_Brief:_ Copy every line below exactly.

_Input data:_
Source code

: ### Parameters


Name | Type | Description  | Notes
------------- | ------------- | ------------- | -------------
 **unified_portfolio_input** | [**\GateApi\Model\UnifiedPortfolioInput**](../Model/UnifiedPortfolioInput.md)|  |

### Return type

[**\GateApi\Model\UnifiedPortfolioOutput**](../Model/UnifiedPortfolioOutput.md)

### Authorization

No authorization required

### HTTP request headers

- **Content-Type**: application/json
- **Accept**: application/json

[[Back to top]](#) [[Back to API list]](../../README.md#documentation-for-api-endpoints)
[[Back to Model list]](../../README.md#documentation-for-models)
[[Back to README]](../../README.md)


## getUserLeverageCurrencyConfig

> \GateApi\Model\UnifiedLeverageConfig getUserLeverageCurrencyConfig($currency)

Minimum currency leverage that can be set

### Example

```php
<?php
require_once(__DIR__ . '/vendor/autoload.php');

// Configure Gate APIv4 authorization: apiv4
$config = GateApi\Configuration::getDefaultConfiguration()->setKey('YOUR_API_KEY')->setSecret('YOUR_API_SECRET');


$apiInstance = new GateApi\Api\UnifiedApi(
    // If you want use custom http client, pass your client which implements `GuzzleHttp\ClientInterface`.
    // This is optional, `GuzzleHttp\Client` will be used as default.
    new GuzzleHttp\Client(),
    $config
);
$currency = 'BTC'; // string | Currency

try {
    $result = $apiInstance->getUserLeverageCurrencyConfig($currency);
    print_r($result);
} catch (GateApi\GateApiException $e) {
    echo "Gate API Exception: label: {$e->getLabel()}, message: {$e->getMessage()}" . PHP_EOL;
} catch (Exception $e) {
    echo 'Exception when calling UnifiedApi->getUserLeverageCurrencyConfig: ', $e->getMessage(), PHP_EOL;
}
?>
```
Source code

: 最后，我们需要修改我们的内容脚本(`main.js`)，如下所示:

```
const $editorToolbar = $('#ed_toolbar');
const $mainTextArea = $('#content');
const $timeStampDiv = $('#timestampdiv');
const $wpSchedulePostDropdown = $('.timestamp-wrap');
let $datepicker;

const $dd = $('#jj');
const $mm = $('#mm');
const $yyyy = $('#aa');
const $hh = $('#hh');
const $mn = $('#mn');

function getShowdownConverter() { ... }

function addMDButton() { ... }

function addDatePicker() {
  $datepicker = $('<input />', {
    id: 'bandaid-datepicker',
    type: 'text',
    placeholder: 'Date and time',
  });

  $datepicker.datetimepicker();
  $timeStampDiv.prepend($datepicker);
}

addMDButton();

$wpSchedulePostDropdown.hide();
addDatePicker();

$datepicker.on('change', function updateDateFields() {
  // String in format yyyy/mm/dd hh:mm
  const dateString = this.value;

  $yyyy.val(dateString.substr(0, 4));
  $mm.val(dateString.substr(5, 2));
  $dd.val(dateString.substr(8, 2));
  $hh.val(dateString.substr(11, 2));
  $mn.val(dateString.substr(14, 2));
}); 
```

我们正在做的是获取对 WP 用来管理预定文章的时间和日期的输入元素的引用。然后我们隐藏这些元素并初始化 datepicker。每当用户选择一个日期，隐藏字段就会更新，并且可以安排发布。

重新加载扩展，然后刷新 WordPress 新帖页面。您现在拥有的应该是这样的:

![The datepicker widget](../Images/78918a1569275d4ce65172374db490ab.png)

_Solution:_
Source code

: ### Parameters


Name | Type | Description  | Notes
------------- | ------------- | ------------- | -------------
 **unified_portfolio_input** | [**\GateApi\Model\UnifiedPortfolioInput**](../Model/UnifiedPortfolioInput.md)|  |

### Return type

[**\GateApi\Model\UnifiedPortfolioOutput**](../Model/UnifiedPortfolioOutput.md)

### Authorization

No authorization required

### HTTP request headers

- **Content-Type**: application/json
- **Accept**: application/json

[[Back to top]](#) [[Back to API list]](../../README.md#documentation-for-api-endpoints)
[[Back to Model list]](../../README.md#documentation-for-models)
[[Back to README]](../../README.md)


## getUserLeverageCurrencyConfig

> \GateApi\Model\UnifiedLeverageConfig getUserLeverageCurrencyConfig($currency)

Minimum currency leverage that can be set

### Example

```php
<?php
require_once(__DIR__ . '/vendor/autoload.php');

// Configure Gate APIv4 authorization: apiv4
$config = GateApi\Configuration::getDefaultConfiguration()->setKey('YOUR_API_KEY')->setSecret('YOUR_API_SECRET');


$apiInstance = new GateApi\Api\UnifiedApi(
    // If you want use custom http client, pass your client which implements `GuzzleHttp\ClientInterface`.
    // This is optional, `GuzzleHttp\Client` will be used as default.
    new GuzzleHttp\Client(),
    $config
);
$currency = 'BTC'; // string | Currency

try {
    $result = $apiInstance->getUserLeverageCurrencyConfig($currency);
    print_r($result);
} catch (GateApi\GateApiException $e) {
    echo "Gate API Exception: label: {$e->getLabel()}, message: {$e->getMessage()}" . PHP_EOL;
} catch (Exception $e) {
    echo 'Exception when calling UnifiedApi->getUserLeverageCurrencyConfig: ', $e->getMessage(), PHP_EOL;
}
?>
```
Source code

: 最后，我们需要修改我们的内容脚本(`main.js`)，如下所示:

```
const $editorToolbar = $('#ed_toolbar');
const $mainTextArea = $('#content');
const $timeStampDiv = $('#timestampdiv');
const $wpSchedulePostDropdown = $('.timestamp-wrap');
let $datepicker;

const $dd = $('#jj');
const $mm = $('#mm');
const $yyyy = $('#aa');
const $hh = $('#hh');
const $mn = $('#mn');

function getShowdownConverter() { ... }

function addMDButton() { ... }

function addDatePicker() {
  $datepicker = $('<input />', {
    id: 'bandaid-datepicker',
    type: 'text',
    placeholder: 'Date and time',
  });

  $datepicker.datetimepicker();
  $timeStampDiv.prepend($datepicker);
}

addMDButton();

$wpSchedulePostDropdown.hide();
addDatePicker();

$datepicker.on('change', function updateDateFields() {
  // String in format yyyy/mm/dd hh:mm
  const dateString = this.value;

  $yyyy.val(dateString.substr(0, 4));
  $mm.val(dateString.substr(5, 2));
  $dd.val(dateString.substr(8, 2));
  $hh.val(dateString.substr(11, 2));
  $mn.val(dateString.substr(14, 2));
}); 
```

我们正在做的是获取对 WP 用来管理预定文章的时间和日期的输入元素的引用。然后我们隐藏这些元素并初始化 datepicker。每当用户选择一个日期，隐藏字段就会更新，并且可以安排发布。

重新加载扩展，然后刷新 WordPress 新帖页面。您现在拥有的应该是这样的:

![The datepicker widget](../Images/78918a1569275d4ce65172374db490ab.png)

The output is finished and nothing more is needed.